Saskatoon Health Region responds to proposed sterilization lawsuit 

SASKATOON – The Saskatoon Health Region has issued a statement on a proposed class-action lawsuit alleging Indigenous women were coerced into undergoing tubal ligations.

SHR officials say they respect the rights of the women to pursue legal action.

The statement also says the region will continue to provide “safe, respectful and compassionate care for women and their families, in collaboration with First Nations and Metis communities.”

The proposed lawsuit names Canada’s attorney general, the Saskatchewan government, the province’s health regions and the doctors involved.

The statement of claim was filed about three months after the Saskatoon Health Region released the findings of a six-month external review into Indigenous women who had tubal ligation.

A judge needs to sign off on the statement of claim before it moves forward as a class-action suit.

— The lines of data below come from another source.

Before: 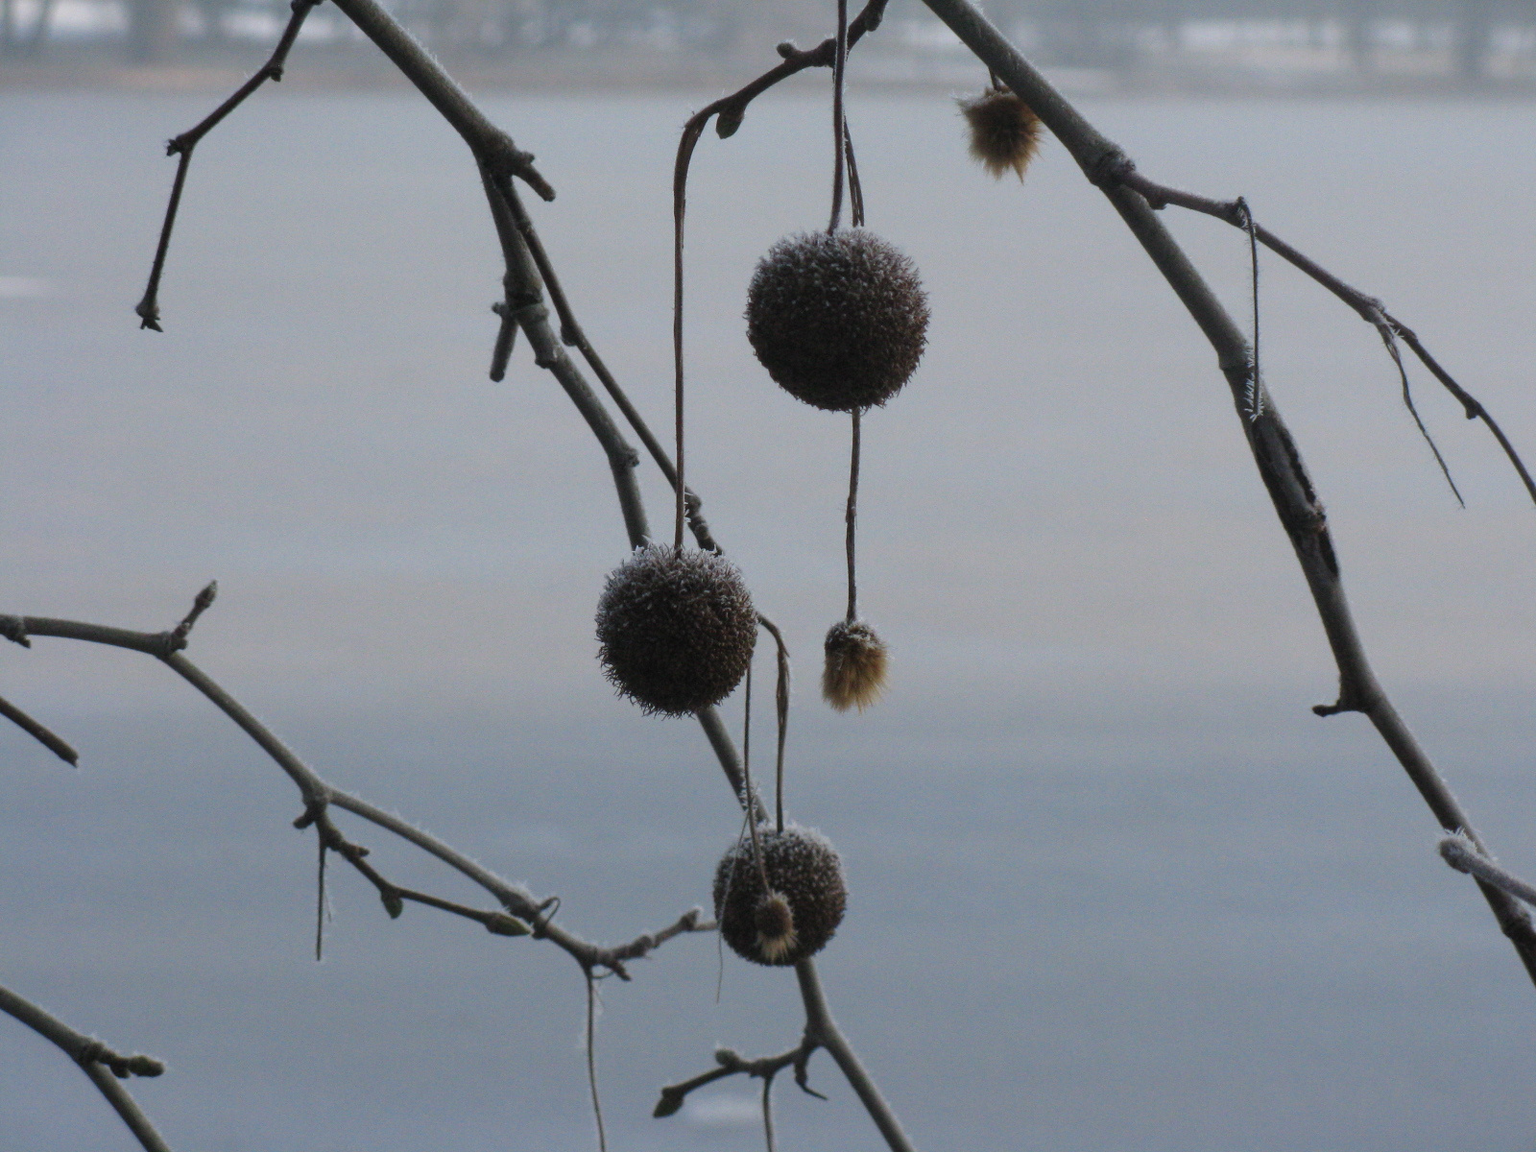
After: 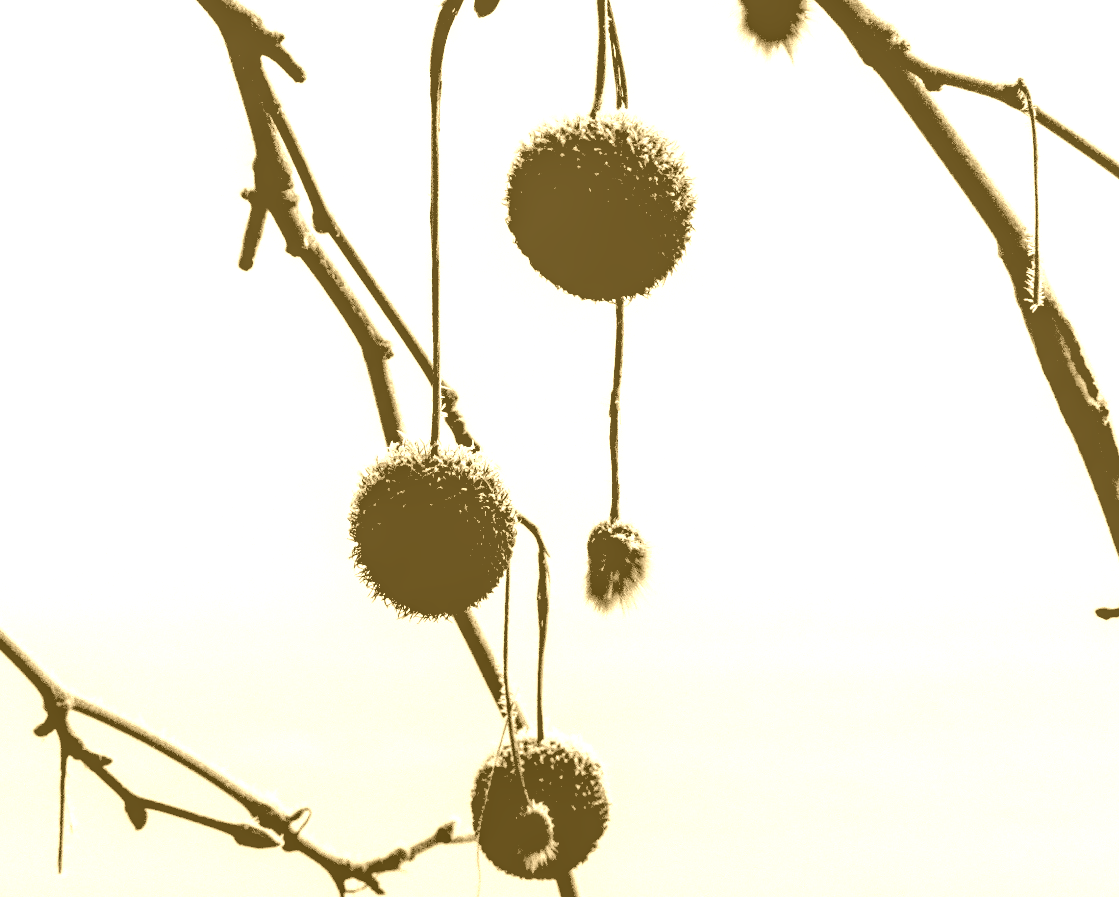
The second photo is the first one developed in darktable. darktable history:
local contrast: on, module defaults
rgb curve: curves: ch0 [(0, 0) (0.21, 0.15) (0.24, 0.21) (0.5, 0.75) (0.75, 0.96) (0.89, 0.99) (1, 1)]; ch1 [(0, 0.02) (0.21, 0.13) (0.25, 0.2) (0.5, 0.67) (0.75, 0.9) (0.89, 0.97) (1, 1)]; ch2 [(0, 0.02) (0.21, 0.13) (0.25, 0.2) (0.5, 0.67) (0.75, 0.9) (0.89, 0.97) (1, 1)], compensate middle gray true
rgb levels: levels [[0.029, 0.461, 0.922], [0, 0.5, 1], [0, 0.5, 1]]
colorize: hue 36°, source mix 100%
crop and rotate: left 17.046%, top 10.659%, right 12.989%, bottom 14.553%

Two women are currently listed as plaintiffs but more women in Saskatchewan could be included if the lawsuit is approved.

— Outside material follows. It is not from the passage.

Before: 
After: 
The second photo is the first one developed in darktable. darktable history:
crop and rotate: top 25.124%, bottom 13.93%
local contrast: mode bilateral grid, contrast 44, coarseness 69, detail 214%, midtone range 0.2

The statement of claim states the women’s charter rights, including their right to life, liberty and security and their right to receive health care free of discrimination, were breached.

Other damages listed include future cost of care, punitive or exemplary damages, and general damages for “lost opportunity,”

among others.

After the report was released, federal Indigenous Affairs Minister Carolyn Bennett said it was an indication of racism in a health-care system that remains biased against Aboriginal women.

The report was researched and compiled by Yvonne Boyer, a lawyer and a Canada Research Chair at Manitoba’s Brandon University, and Dr. Judith Bartlett, a physician and researcher.

The report suggested some Indigenous women from Saskatoon and the surrounding area were coerced into having their Fallopian tubes clamped or severed after giving birth in hospital.

Most of the women who were interviewed for the report either did not recall consenting to the procedure, or did so because they were exhausted and too overwhelmed to fight any longer, the researchers found.

After the report was released, the Saskatoon Health Region said it deeply regretted what happened, acknowledging it failed to treat the women with the respect, compassion and support they deserve.